The main adverse events were diseases of the digestive system and kidney. The rate of adverse experiences based on the incidence of these two types of diseases was 3.8% or less, and the estimated risk of serious adverse experiences in the overall population was as low as 0.04/10,000 patients in Korea. There were no differences relative to gender, although individuals in their 20s who took herbal medicines more frequently showed diseases of the digestive system as an adverse experience. This is contrary to the case of acupuncture, in which more frequent use resulted in less adverse events. These findings indicate that the adverse experiences of with herbal medicines are more serious. Acupuncture is associated with minor and simple adverse experiences, whereas herbal medicines can be metabolised and cause serious damage to the organs.

In modern society, which requires state-of-the art science in medicine, CAMs have gained popularity. However, tragic adverse events, such as Chinese herbal neuropathy, have already been reported in studies or case reports [20]. In China, there have been frequent reports of adverse events on TM in recent years, but the causes of these events are complex.

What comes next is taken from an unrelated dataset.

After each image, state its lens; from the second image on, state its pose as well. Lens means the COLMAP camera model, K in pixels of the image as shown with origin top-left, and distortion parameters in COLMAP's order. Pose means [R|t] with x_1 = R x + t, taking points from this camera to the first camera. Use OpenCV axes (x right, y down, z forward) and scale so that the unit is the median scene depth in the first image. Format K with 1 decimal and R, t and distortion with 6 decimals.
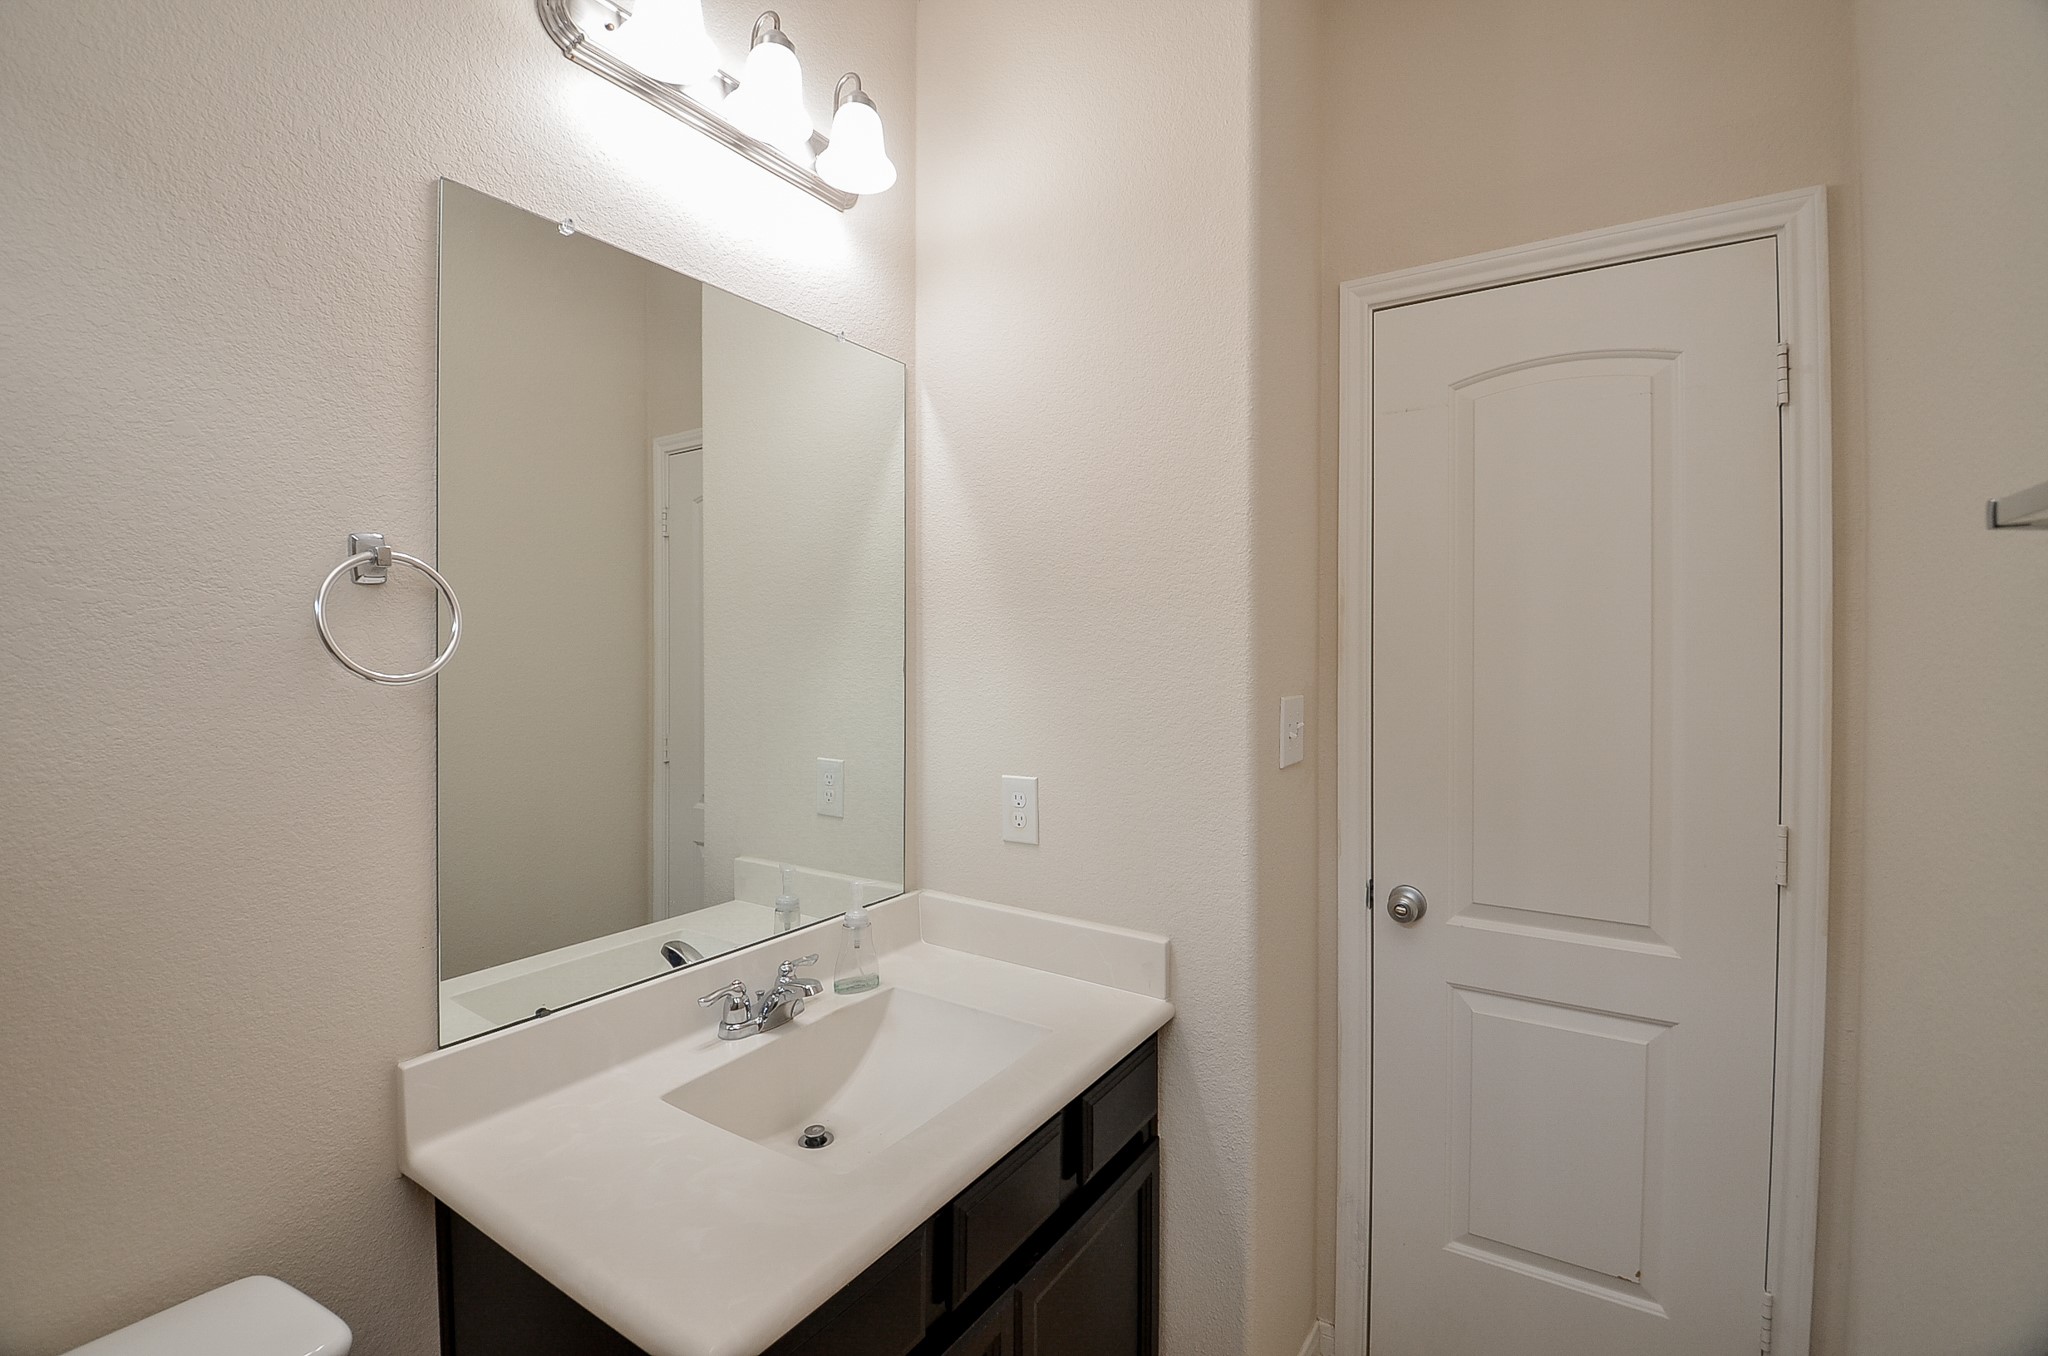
lens RADIAL K [[925.0, 0, 1027.1], [0, 925.0, 658.4], [0, 0, 1]] dist [0.000337, -0.013413]
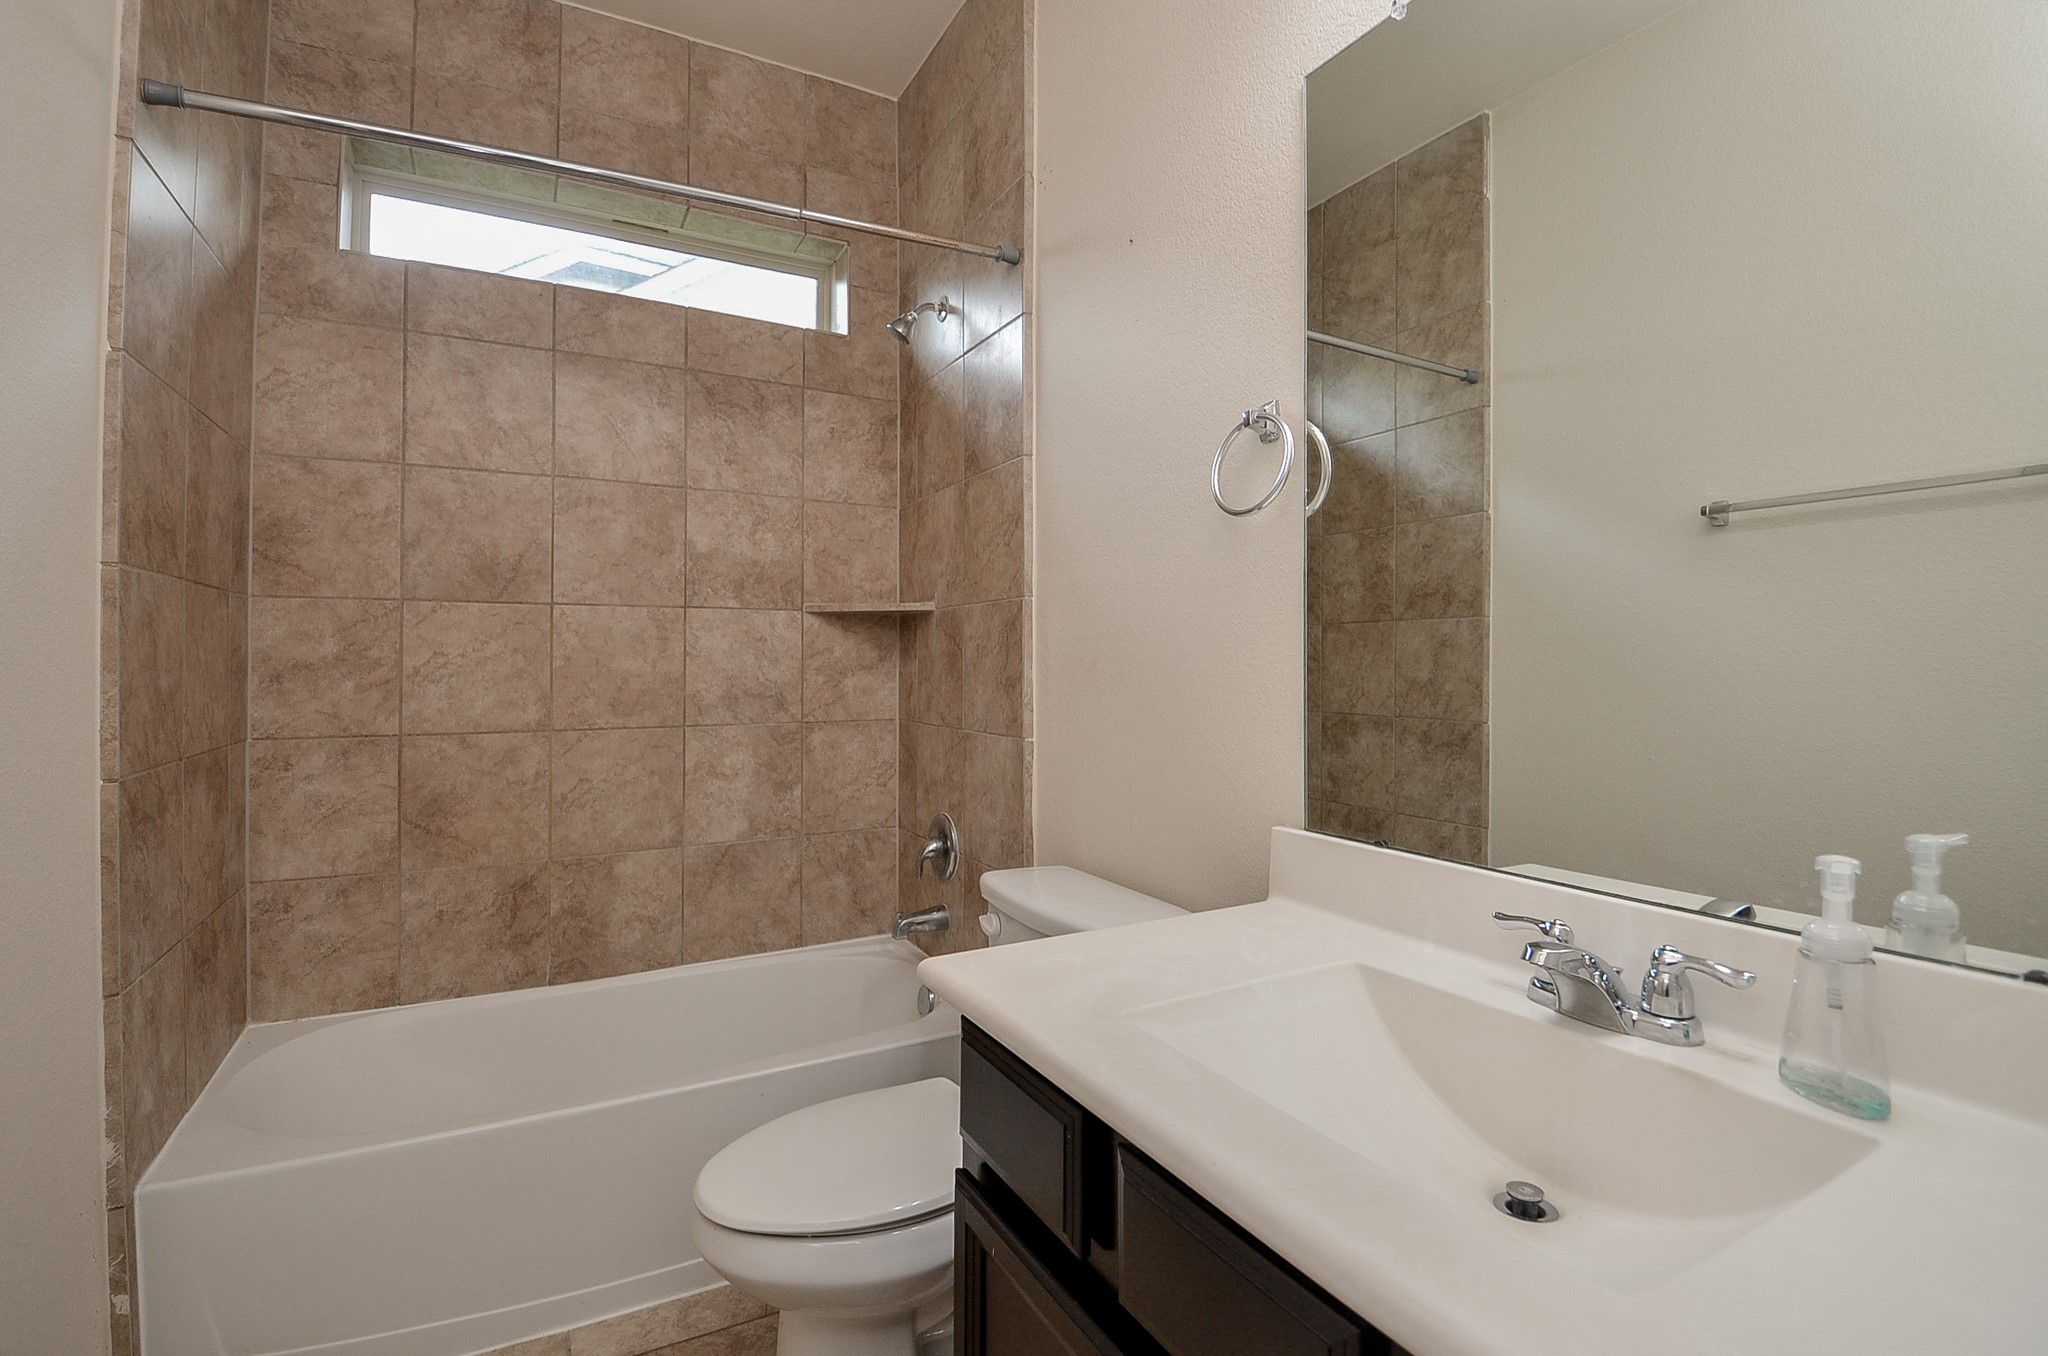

TMs are thought to damage the liver and kidney by mechanisms similar to those observed for Western medicines [21]. The representative symptoms of herbal medicine adverse experiences found in this study included stomachache, diarrhoea, jaundice, liver malfunction, and oedema of the face, hands and feet.

This study was a survey of the general public and the follow-up of consumers’ adverse experiences was limited; we were unable to determine the root causes and effects of the adverse events. We conducted a survey of the general public regarding TM treatments, the adverse experiences and disease development to assess the types of adverse events. This type of survey method is not as accurate or detailed as research on adverse experiences. However, given the few reported cases of adverse experiences resulting from herbal medicines as well as the absence of reporting systems for other traditional therapy methods, this study was meaningful in that it allowed for the assessment of the current status of the adverse experiences of herbal medicines in the general population of Korea.

Conclusion

Medical usage and the occurrence of adverse events on TKM should be surveyed periodically and their statistical trends should be analysed. It is necessary to improve the national pharmacovigilance system for spontaneous adverse event reports by reviewing the disparity between the occurrence of herbal medicine reports and the national pharmacovigilance reports in survey data. Policies and regulations are required to enhance the reporting of adverse experiences not only for herbal medicines but also for TKM therapies.